___ TEXT SECTION

Settings and themes vary between the different novels. A common element is that you follow rather ordinary people who are buffeted by forces beyond their strength, and mostly not much concerned with them. Most SF gives the superior powers to the leading characters, or has them acquire it during the course of the tale. Coney avoided this, and cleverly satirised it in
The Hero of Downways.
The stories do also tie in with the cultural concerns of the time:
- His first novel, Mirror Image (1972), neatly intensified the American genre's Cold War focus on impostors and secret invaders; in this case the "amorphs", who are indistinguishable from us, are themselves convinced that they are human.
- After a first rush of dystopian tales, however, Coney began to shift his ground... his most successful later work - The Celestial Steam Locomotive and Gods of the Greataway - could almost be set on a transfigured Vancouver Island. ( Obituary by John Clute).

______

ASSIGNMENT A: Update the scene photo records by replacing "median" with "average" and keeping everything else the same. Leave the pictures out of your output.

___ MATERIAL FOR THIS TASK

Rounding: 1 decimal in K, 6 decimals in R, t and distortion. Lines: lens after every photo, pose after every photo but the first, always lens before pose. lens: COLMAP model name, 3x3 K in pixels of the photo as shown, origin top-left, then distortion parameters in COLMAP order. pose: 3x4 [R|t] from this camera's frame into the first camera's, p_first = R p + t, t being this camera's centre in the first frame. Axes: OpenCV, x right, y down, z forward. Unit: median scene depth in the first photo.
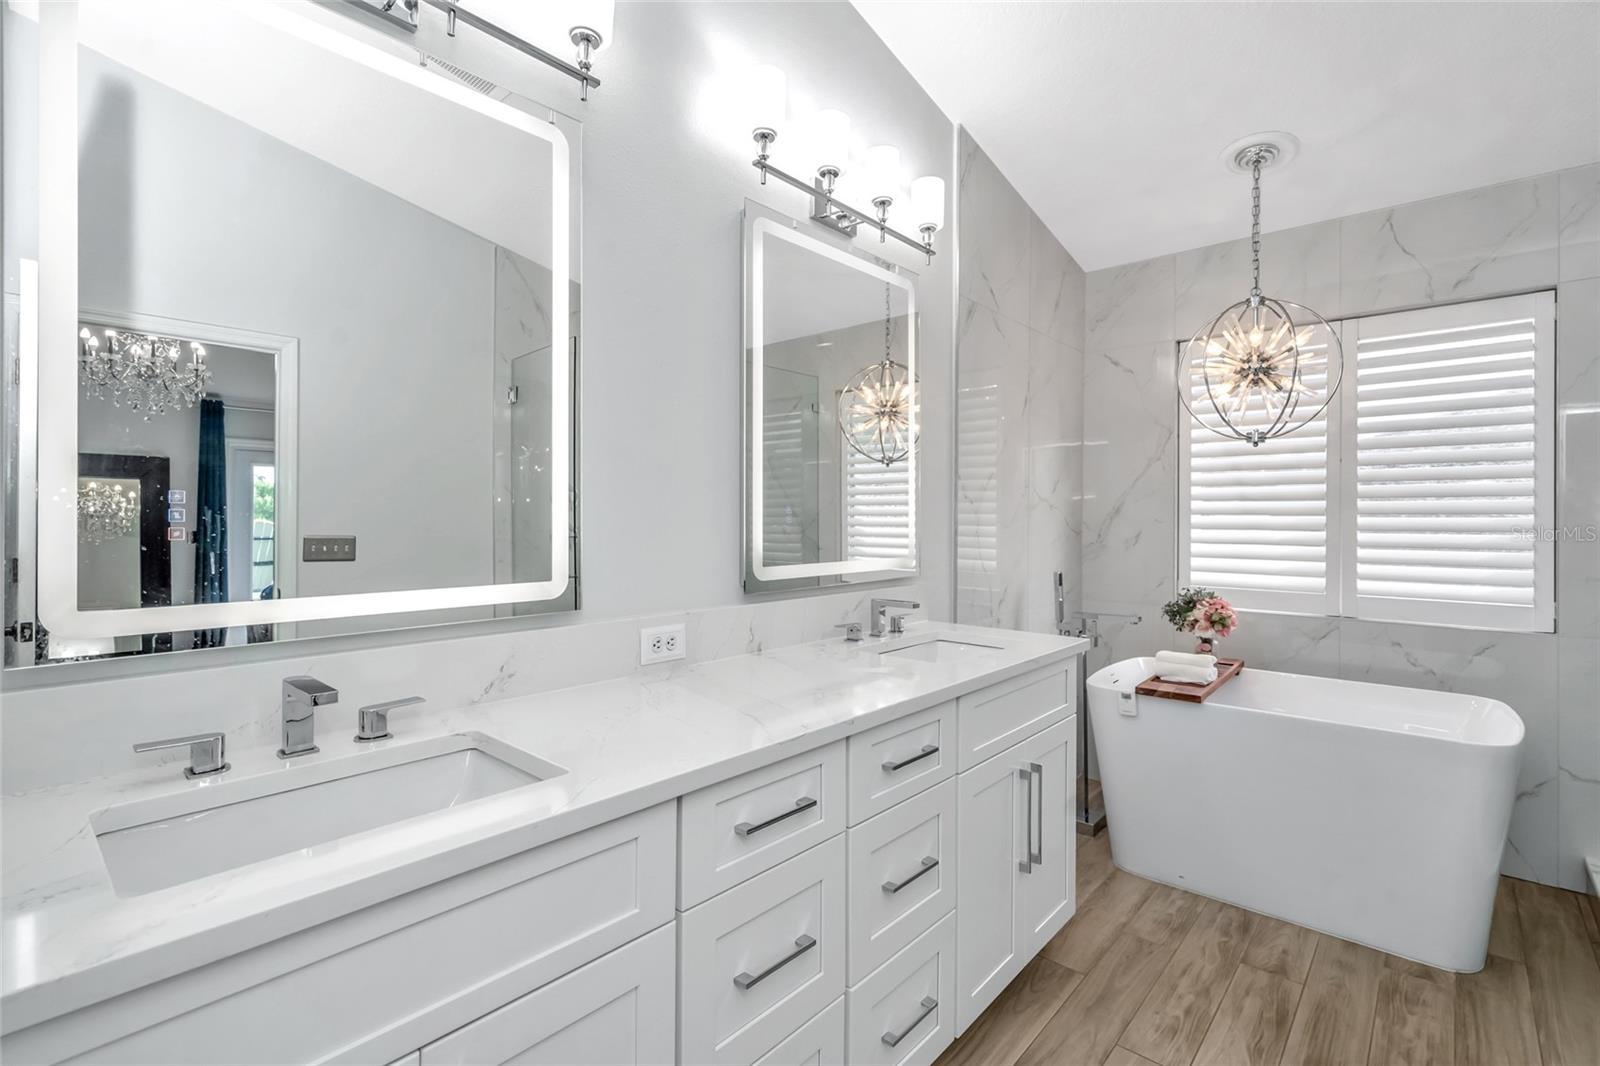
lens RADIAL K [[740.4, 0, 799.6], [0, 740.4, 515.1], [0, 0, 1]] dist [-0.002827, 0.000563]
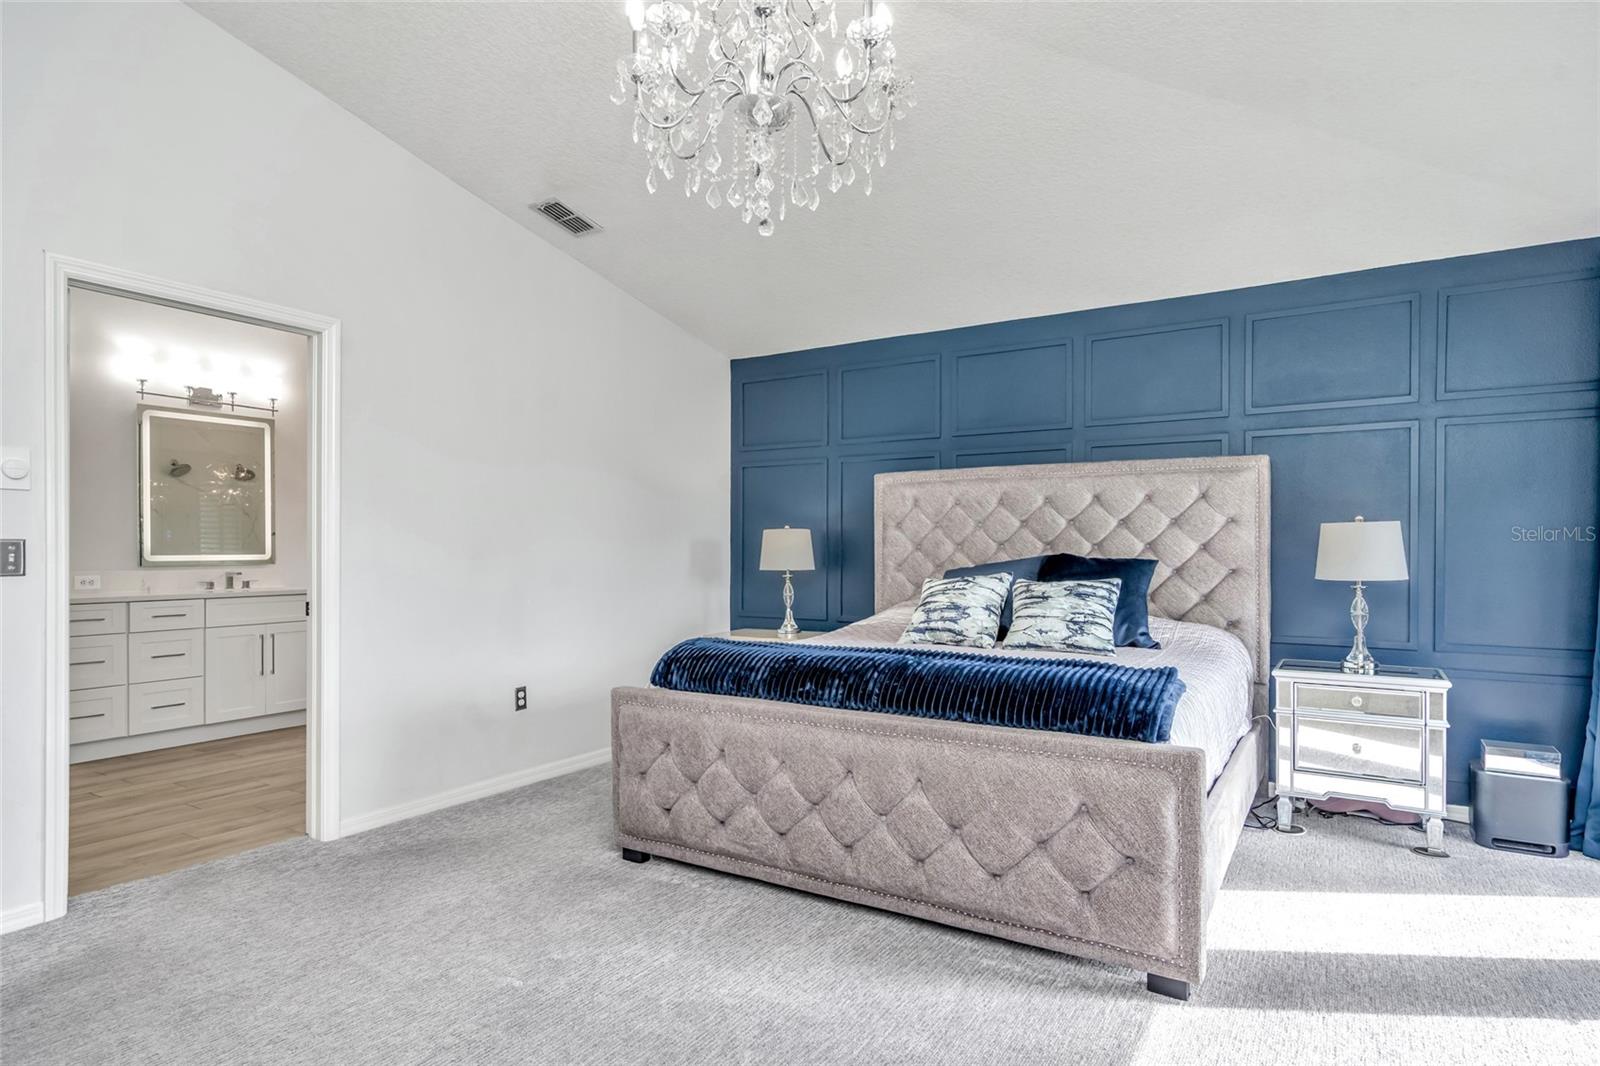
lens RADIAL K [[872.9, 0, 803.0], [0, 872.9, 552.1], [0, 0, 1]] dist [0.002850, 0.000290]
pose [[0.984642, -0.002828, 0.174560, 1.313041], [0.001914, 0.999984, 0.005402, 0.041609], [-0.174573, -0.004985, 0.984632, -1.839041]]
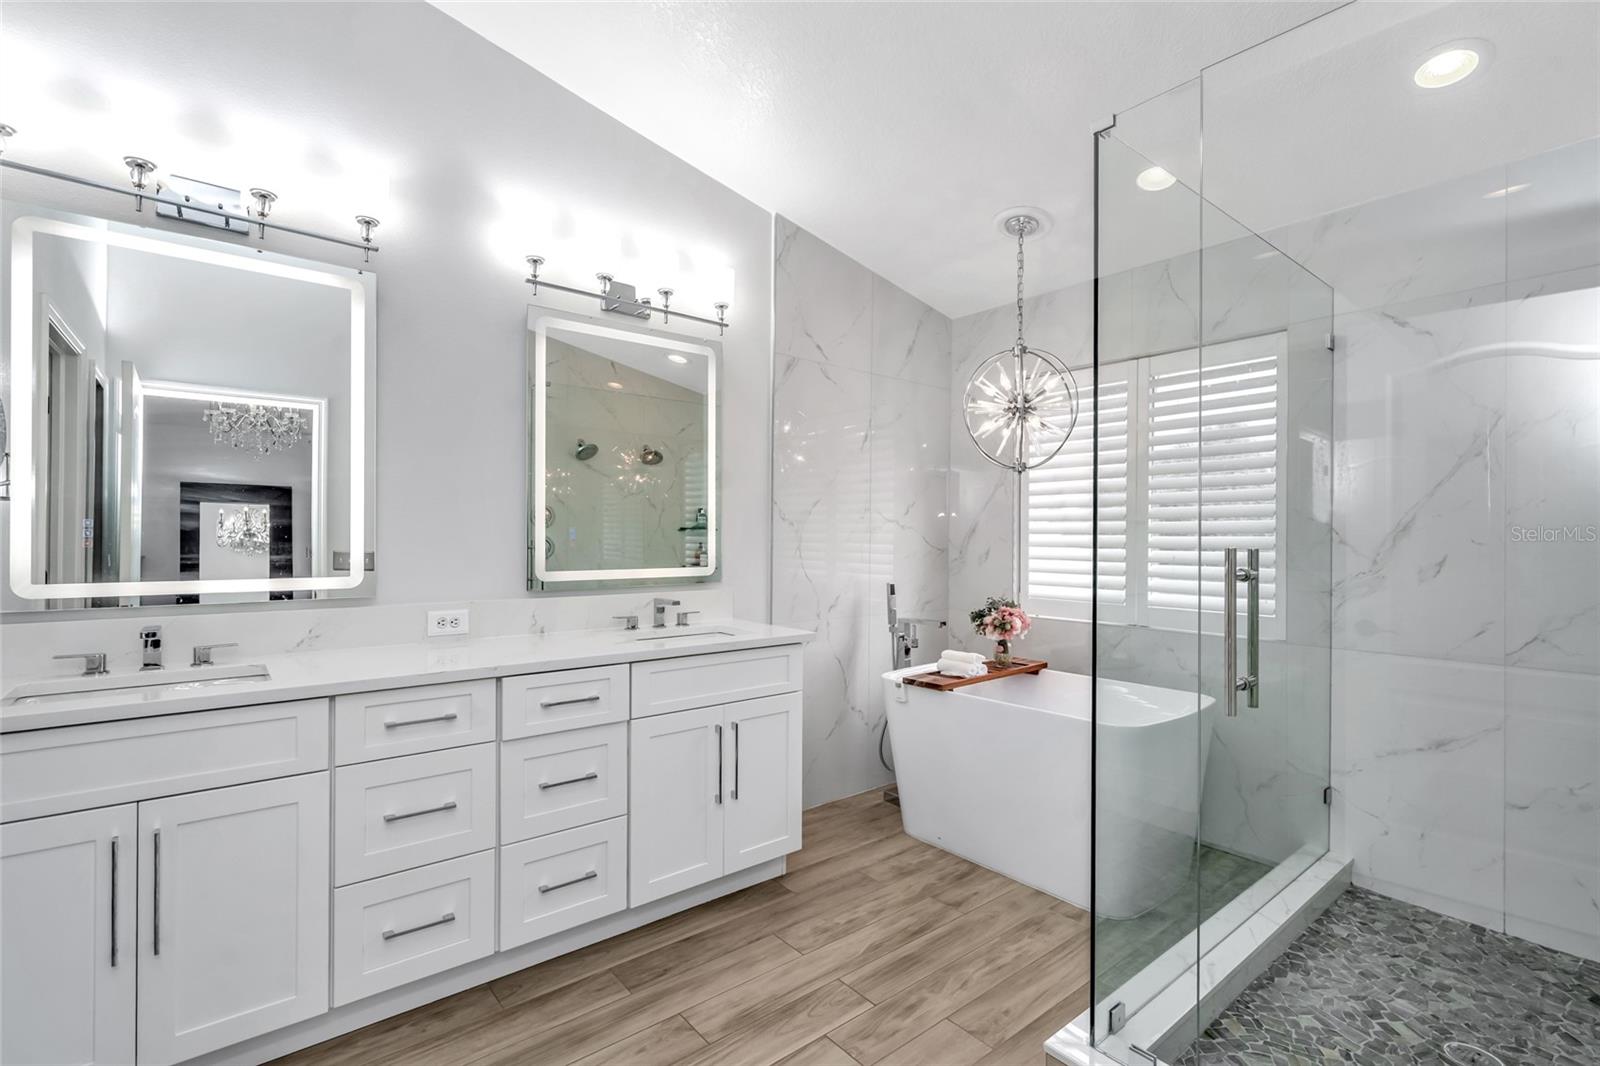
lens RADIAL K [[743.0, 0, 800.7], [0, 743.0, 533.6], [0, 0, 1]] dist [-0.003070, 0.000323]
pose [[0.987398, -0.000352, -0.158258, 0.545884], [-0.000145, 0.999995, -0.003130, 0.003742], [0.158258, 0.003113, 0.987393, -0.242766]]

______

ASSIGNMENT B: In the text on Coney's novels, what are the "amorphs" in Mirror Image convinced of?

ANSWER SPACE A:
Rounding: 1 decimal in K, 6 decimals in R, t and distortion. Lines: lens after every photo, pose after every photo but the first, always lens before pose. lens: COLMAP model name, 3x3 K in pixels of the photo as shown, origin top-left, then distortion parameters in COLMAP order. pose: 3x4 [R|t] from this camera's frame into the first camera's, p_first = R p + t, t being this camera's centre in the first frame. Axes: OpenCV, x right, y down, z forward. Unit: average scene depth in the first photo.
lens RADIAL K [[740.4, 0, 799.6], [0, 740.4, 515.1], [0, 0, 1]] dist [-0.002827, 0.000563]
lens RADIAL K [[872.9, 0, 803.0], [0, 872.9, 552.1], [0, 0, 1]] dist [0.002850, 0.000290]
pose [[0.984642, -0.002828, 0.174560, 1.313041], [0.001914, 0.999984, 0.005402, 0.041609], [-0.174573, -0.004985, 0.984632, -1.839041]]
lens RADIAL K [[743.0, 0, 800.7], [0, 743.0, 533.6], [0, 0, 1]] dist [-0.003070, 0.000323]
pose [[0.987398, -0.000352, -0.158258, 0.545884], [-0.000145, 0.999995, -0.003130, 0.003742], [0.158258, 0.003113, 0.987393, -0.242766]]

ANSWER SPACE B: They are convinced that they are human.